▶ **Problem to solve**: Pull out every line of the listing below where "size" appears.

*** Record set ***

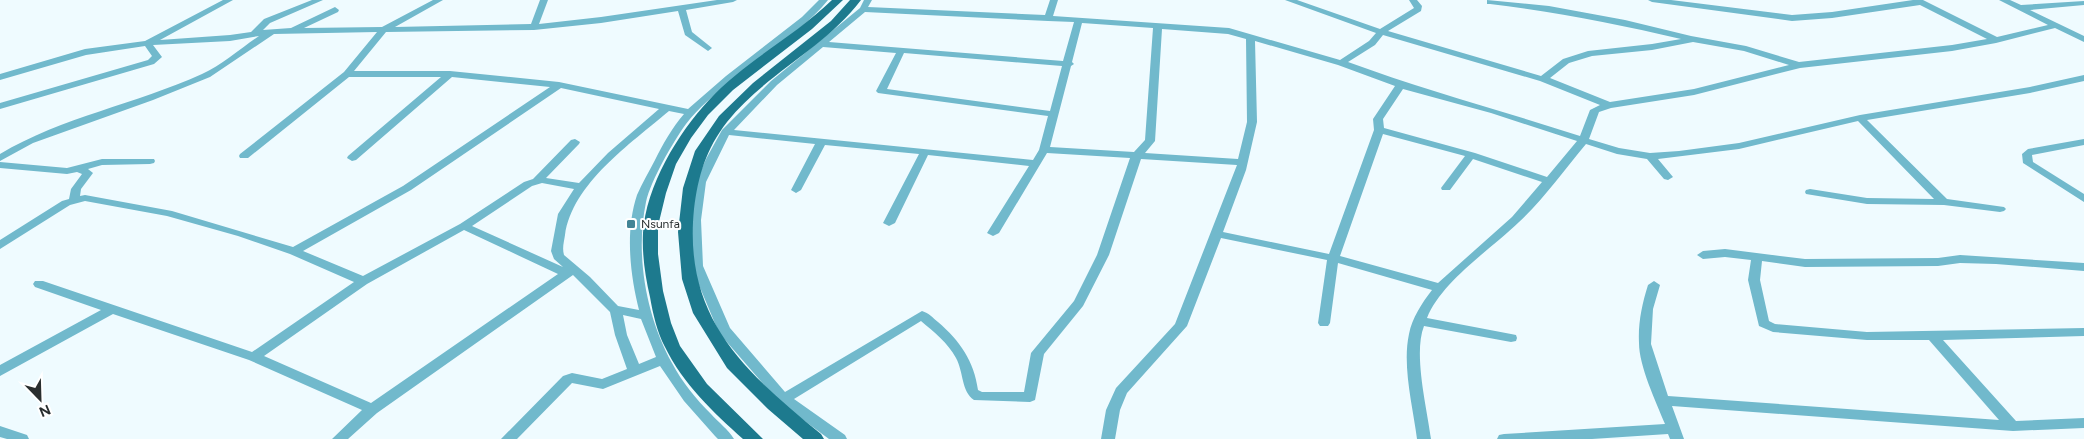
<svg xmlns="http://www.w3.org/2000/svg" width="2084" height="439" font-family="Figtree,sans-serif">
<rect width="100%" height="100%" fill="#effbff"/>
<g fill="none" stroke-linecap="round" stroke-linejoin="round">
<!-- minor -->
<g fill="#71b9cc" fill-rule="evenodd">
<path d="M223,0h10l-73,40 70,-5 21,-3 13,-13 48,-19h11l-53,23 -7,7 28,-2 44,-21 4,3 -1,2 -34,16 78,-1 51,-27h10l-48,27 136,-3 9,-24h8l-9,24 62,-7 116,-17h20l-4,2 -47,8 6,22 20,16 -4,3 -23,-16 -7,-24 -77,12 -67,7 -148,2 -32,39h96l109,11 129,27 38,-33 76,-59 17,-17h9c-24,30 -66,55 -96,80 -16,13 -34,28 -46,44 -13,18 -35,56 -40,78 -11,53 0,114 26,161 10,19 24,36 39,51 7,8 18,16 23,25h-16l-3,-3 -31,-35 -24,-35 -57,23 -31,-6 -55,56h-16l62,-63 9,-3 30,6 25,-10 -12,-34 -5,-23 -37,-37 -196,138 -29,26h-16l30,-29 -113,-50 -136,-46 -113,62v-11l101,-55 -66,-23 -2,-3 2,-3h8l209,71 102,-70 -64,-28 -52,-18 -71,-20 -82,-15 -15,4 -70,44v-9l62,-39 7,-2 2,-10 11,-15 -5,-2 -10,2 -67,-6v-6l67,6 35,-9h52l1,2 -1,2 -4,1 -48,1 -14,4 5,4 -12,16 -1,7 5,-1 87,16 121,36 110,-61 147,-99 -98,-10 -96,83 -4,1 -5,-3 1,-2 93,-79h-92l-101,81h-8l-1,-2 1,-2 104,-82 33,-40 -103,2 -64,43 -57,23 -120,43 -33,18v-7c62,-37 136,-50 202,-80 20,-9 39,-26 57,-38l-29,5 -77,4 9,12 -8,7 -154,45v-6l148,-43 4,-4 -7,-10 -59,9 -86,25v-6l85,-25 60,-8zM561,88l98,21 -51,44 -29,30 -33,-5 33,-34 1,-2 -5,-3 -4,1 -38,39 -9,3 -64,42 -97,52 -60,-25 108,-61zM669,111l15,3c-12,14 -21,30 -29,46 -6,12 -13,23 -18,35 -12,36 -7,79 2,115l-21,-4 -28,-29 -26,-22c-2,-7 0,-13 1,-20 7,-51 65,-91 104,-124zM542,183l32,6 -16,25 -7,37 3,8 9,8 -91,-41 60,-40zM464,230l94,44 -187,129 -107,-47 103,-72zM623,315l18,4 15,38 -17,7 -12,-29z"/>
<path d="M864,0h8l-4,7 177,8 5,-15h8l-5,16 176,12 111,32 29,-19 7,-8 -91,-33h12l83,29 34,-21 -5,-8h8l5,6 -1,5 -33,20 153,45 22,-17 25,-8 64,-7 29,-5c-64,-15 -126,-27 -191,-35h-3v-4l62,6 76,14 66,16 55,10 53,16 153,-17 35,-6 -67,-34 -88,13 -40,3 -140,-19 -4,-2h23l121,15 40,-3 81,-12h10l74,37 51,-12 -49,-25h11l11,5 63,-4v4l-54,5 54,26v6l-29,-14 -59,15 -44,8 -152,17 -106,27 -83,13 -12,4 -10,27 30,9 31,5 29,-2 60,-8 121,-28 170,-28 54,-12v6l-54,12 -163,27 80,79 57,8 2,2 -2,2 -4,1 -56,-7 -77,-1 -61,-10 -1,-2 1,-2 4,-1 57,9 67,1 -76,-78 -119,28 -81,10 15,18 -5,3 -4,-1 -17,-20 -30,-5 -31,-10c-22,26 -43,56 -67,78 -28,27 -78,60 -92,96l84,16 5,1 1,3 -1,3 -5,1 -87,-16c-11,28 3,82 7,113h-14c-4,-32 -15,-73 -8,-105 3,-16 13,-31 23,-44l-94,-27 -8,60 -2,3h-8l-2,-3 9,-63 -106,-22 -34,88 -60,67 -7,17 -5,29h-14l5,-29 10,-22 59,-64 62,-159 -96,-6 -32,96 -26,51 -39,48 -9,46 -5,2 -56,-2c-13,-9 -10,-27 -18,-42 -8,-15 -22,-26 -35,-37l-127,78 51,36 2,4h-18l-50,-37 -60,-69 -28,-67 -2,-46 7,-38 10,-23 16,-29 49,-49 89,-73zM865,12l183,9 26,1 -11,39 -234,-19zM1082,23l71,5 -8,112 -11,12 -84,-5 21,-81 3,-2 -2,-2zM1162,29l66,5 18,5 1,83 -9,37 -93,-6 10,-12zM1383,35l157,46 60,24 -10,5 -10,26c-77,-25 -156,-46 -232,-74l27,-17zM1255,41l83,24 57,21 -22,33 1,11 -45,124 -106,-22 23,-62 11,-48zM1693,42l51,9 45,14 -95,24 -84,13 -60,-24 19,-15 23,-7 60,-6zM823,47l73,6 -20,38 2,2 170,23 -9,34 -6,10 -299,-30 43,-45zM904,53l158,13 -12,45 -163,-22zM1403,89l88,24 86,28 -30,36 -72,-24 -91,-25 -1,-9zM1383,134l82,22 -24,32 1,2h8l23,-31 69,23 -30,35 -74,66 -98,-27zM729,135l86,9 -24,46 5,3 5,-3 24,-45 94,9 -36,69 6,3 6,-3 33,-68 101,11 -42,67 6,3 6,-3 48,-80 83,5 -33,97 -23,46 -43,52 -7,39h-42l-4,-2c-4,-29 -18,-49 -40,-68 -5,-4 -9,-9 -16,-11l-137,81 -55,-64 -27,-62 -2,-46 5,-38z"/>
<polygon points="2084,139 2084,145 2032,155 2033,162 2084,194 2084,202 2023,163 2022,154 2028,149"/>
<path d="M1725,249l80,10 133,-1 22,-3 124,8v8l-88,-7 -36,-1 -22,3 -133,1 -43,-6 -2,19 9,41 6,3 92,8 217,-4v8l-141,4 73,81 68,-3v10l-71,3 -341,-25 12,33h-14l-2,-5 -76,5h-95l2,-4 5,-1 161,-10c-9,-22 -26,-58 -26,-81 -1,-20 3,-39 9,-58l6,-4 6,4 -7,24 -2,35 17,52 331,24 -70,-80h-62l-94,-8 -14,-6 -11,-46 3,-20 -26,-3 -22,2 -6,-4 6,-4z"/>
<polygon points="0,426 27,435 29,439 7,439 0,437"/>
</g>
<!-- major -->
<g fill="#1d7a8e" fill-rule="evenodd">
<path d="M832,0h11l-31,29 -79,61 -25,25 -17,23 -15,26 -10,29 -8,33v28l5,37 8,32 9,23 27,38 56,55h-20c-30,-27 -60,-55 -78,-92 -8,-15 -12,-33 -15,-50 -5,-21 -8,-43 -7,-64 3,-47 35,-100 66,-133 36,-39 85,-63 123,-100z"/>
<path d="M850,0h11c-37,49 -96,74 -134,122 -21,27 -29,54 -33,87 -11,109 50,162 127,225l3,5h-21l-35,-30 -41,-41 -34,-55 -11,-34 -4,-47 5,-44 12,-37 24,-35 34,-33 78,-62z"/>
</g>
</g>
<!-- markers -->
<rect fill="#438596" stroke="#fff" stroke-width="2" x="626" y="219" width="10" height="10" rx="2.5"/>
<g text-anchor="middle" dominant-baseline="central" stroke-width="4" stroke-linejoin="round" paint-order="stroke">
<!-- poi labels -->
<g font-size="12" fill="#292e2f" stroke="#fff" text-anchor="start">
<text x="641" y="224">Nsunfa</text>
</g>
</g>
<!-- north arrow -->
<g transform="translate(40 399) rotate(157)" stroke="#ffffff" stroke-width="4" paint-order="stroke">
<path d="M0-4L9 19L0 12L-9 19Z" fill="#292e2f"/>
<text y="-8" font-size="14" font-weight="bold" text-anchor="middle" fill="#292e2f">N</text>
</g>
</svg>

*** End of Record set ***

▶ **Response area**:
<g font-size="12" fill="#292e2f" stroke="#fff" text-anchor="start">
<text y="-8" font-size="14" font-weight="bold" text-anchor="middle" fill="#292e2f">N</text>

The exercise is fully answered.